Con riferimento alla ventilata ipotesi di ``defiscalizzare`` le imprese che investono il proprio capitale nella realizzazione di infrastrutture (sgravi IRES e IRAP per i soggetti che partecipano al capitale per la realizzazione di opere pubbliche), ha rilevato che pur essendo positiva, tale misura non e` sufficiente ad attrarre capitali privati nel settore se non accompagnata anche da un contributo pubblico da finanziare, eventualmente, o con i fondi gia` stanziati dal Tesoro o

con il gettito dell`IVA generato dalla realizzazione dell`opera. Inoltre, tale strumento dovrebbe essere utilizzato per la realizzazione di tutte le opere d`interesse collettivo e non solo di ``selezionate`` infrastrutture strategiche.

Piu` in generale, ha sottolineato la necessita` che vengano adottate riforme strutturali e, tra queste, la riforma tributaria, volta a razionalizzare il prelievo riducendo complessivamente l`incidenza fiscale sul reddito d`impresa e su quello di lavoro dipendente.
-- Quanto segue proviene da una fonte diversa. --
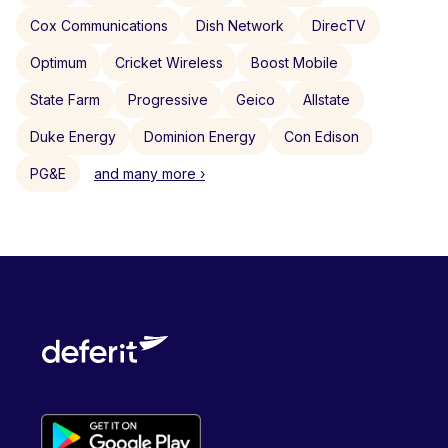
Cox Communications
Dish Network
DirecTV
Optimum
Cricket Wireless
Boost Mobile
State Farm
Progressive
Geico
Allstate
Duke Energy
Dominion Energy
Con Edison
PG&E
and many more ›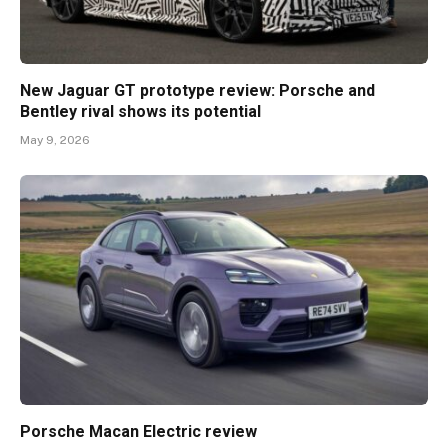
New Jaguar GT prototype review: Porsche and
Bentley rival shows its potential
May 9, 2026
Porsche Macan Electric review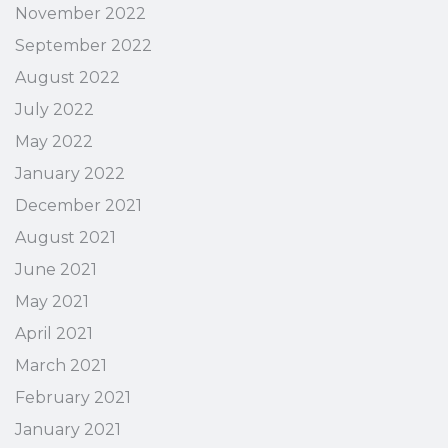
November 2022
September 2022
August 2022
July 2022
May 2022
January 2022
December 2021
August 2021
June 2021
May 2021
April 2021
March 2021
February 2021
January 2021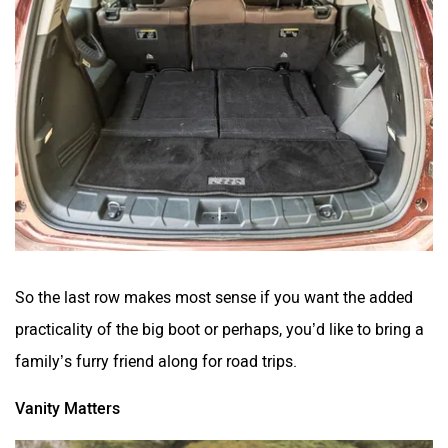
So the last row makes most sense if you want the added
practicality of the big boot or perhaps, you’d like to bring a
family’s furry friend along for road trips.
Vanity Matters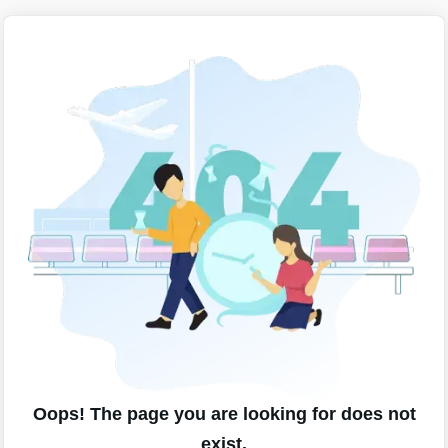
Oops! The page you are looking for does not
exist.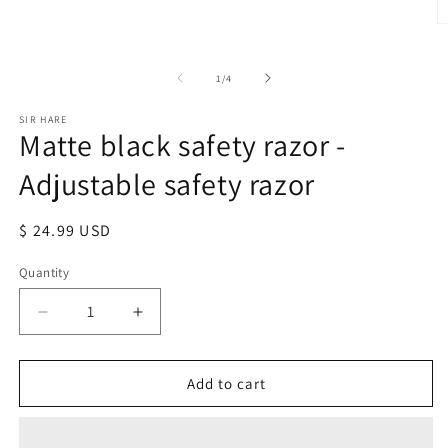
1
in
O
modal
m
2
in
of
1
/
4
m
SIR HARE
Matte black safety razor -
Adjustable safety razor
Regular
$ 24.99 USD
price
Quantity
Quantity
Decrease
Increase
quantity
quantity
for
for
Matte
Matte
Add to cart
black
black
safety
safety
razor
razor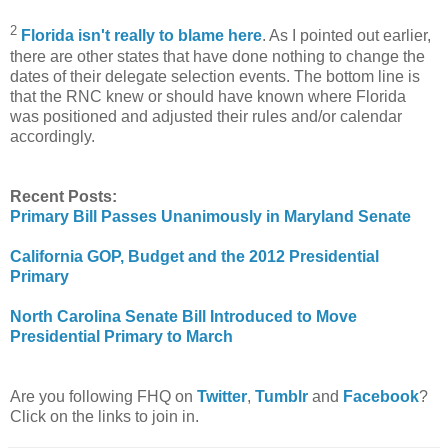
2
Florida isn't really to blame here
. As I pointed out earlier,
there are other states that have done nothing to change the
dates of their delegate selection events. The bottom line is
that the RNC knew or should have known where Florida
was positioned and adjusted their rules and/or calendar
accordingly.
Recent Posts:
Primary Bill Passes Unanimously in Maryland Senate
California GOP, Budget and the 2012 Presidential
Primary
North Carolina Senate Bill Introduced to Move
Presidential Primary to March
Are you following FHQ on
Twitter
,
Tumblr
and
Facebook
?
Click on the links to join in.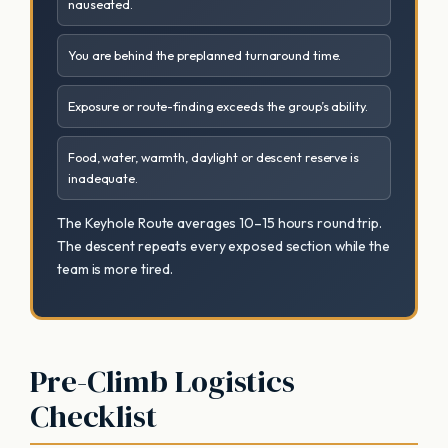
nauseated.
You are behind the preplanned turnaround time.
Exposure or route-finding exceeds the group’s ability.
Food, water, warmth, daylight or descent reserve is
inadequate.
The Keyhole Route averages 10–15 hours round trip.
The descent repeats every exposed section while the
team is more tired.
Pre-Climb Logistics
Checklist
Al riguardo, ha, inoltre, evidenziato la ferma contrarieta` rispetto a qualsiasi ipotesi di aumento indiscriminato delle aliquote IVA ridotte (4% e 10%) e al taglio lineare delle agevolazioni fiscali, occorrendo, invece, preservare i beni diretti a soddisfare i bisogni primari del cittadino: in primis la casa.

In conclusione, il Presidente ha illustrato tre obiettivi strategici per il settore delle costruzioni che auspica possano trovare accoglimento all`interno della riforma tributaria:
- introduzione del principio di ``neutralita` fiscale`` nelle fasi intermedie dell`attivita` edile, attraverso la riduzione dell`incidenza fiscale nella fase di produzione e in presenza di invenduto;
- riordino delle agevolazioni fiscali per le ristrutturazioni edilizie e riqualificazione energetica ed estensione della ``cedolare secca`` alle imprese;
- revisione delle misure introdotte con il ``fisco federale``, per eliminare le distorsioni e le sperequazioni che colpiranno gli immobili delle imprese.